En mars dernier, les résidents déclenchaient le processus judiciaire pour invalider le règlement qui avait permis la construction, sans parvenir à ce que leur injonction n’empêche l’avancement des travaux.
Le projet avait déjà franchi toutes les étapes réglementaires sans rencontrer d’obstacle. Les demandeurs auraient dû réagir plus tôt, « dans un délai raisonnable », a écrit la juge de première instance. Le couple Morrissette et Ouellette plaidait cependant que l’avis public était « trompeur » puisqu’il désignait l’adresse de la résidence de Daniel Lafortune, et non l’emplacement réel, 500 mètres plus loin. Normal, a-t-il répondu, c’est simplement parce qu’il n’y avait pas encore de numéro civique à cet endroit et que toutes ses terres étaient reliées à une seule adresse.
Un choix obligé
Ce n’est pas par mauvaise foi que Daniel Lafortune a placé sa construction si près de ses voisins, a-t-il justifié. Plusieurs contraintes ont réduit son choix d’emplacement, dont la présence d’une ligne d’Hydro-Québec et de l’oléoduc de Valéro qui passent sur sa terre. Il a aussi précisé que l’ancien propriétaire avait vendu plusieurs lots le long du chemin, ne lui laissant que peu d’accès à la route. L’emplacement final se justifie aussi par le fait qu’il voulait limiter au minimum les pertes de terres cultivables pour s’assurer de l’autorisation de la Commission de protection du territoire agricole.
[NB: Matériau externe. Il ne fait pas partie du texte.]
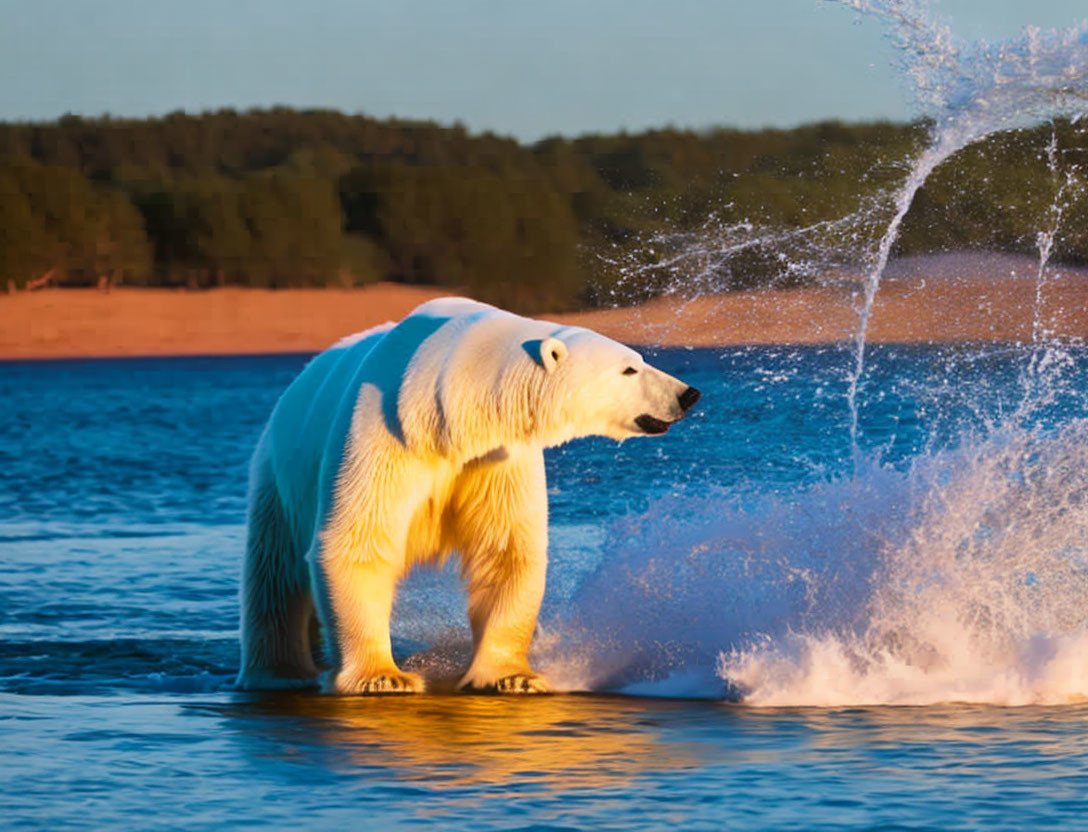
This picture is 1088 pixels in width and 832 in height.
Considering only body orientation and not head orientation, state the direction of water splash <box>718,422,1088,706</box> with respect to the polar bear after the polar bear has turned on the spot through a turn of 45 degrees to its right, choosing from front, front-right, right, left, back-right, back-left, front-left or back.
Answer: left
Reste que pour Brigitte Morrissette et Marcel Ouellette, la vue du champ avec la rivière Yamaska en arrière-plan s’est transformée en façade de tôle. « On a choisi cette maison justement pour la beauté et la tranquillité des lieux », a plaidé Brigitte Morrissette, qui redoute maintenant le va-et-vient, le bruit et la perte d’intimité que causera les nouvelles activités, selon elle. « C’est vrai qu’il est chez lui, mais de là à venir nous enclaver, il y a quand même des limites à respecter », a plaidé Marcel Ouellette. De son côté, Daniel Lafortune a affirmé avoir proposé de planter une haie de cèdres pour séparer les deux terrains et de changer légèrement l’emplacement.
Les deux parties ont déboursé plus de 20 000 $ dans le litige juridique, sans réussir à s’entendre hors cour. Malgré le rejet de l’injonction, le procès en tant que tel n’a pas encore eu lieu. Aussi étonnant que cela puisse paraître, la justice devra donc trancher sur la légalité d’un bâtiment déjà construit.
La Ville pressée
Les juges de la Cour d’appel ont d’ailleurs souligné à grand trait cet empressement dans leur arrêt. « Toute personne raisonnable aurait compris qu’aucun permis de construction [..] ne devait être délivré et que la construction ne devait pas débuter avant que ne soit connu le sort du pourvoi. La bonne foi aurait exigé un tel comportement de la part de la Ville et de M. Lafortune », ont-ils écrit.
Les travaux ont pourtant débuté le 17 mai dernier, quelques jours après la décision de première instance, mais l’appel n’a été rejeté que le 26 juillet, alors que le bâtiment était déjà érigé. Le permis de construction a donc été délivré avant même que la validité de l’injonction n’ait été connue. En attendant la suite du procès, la Ville de Saint-Hyacinthe s’est gardée de tout commentaire.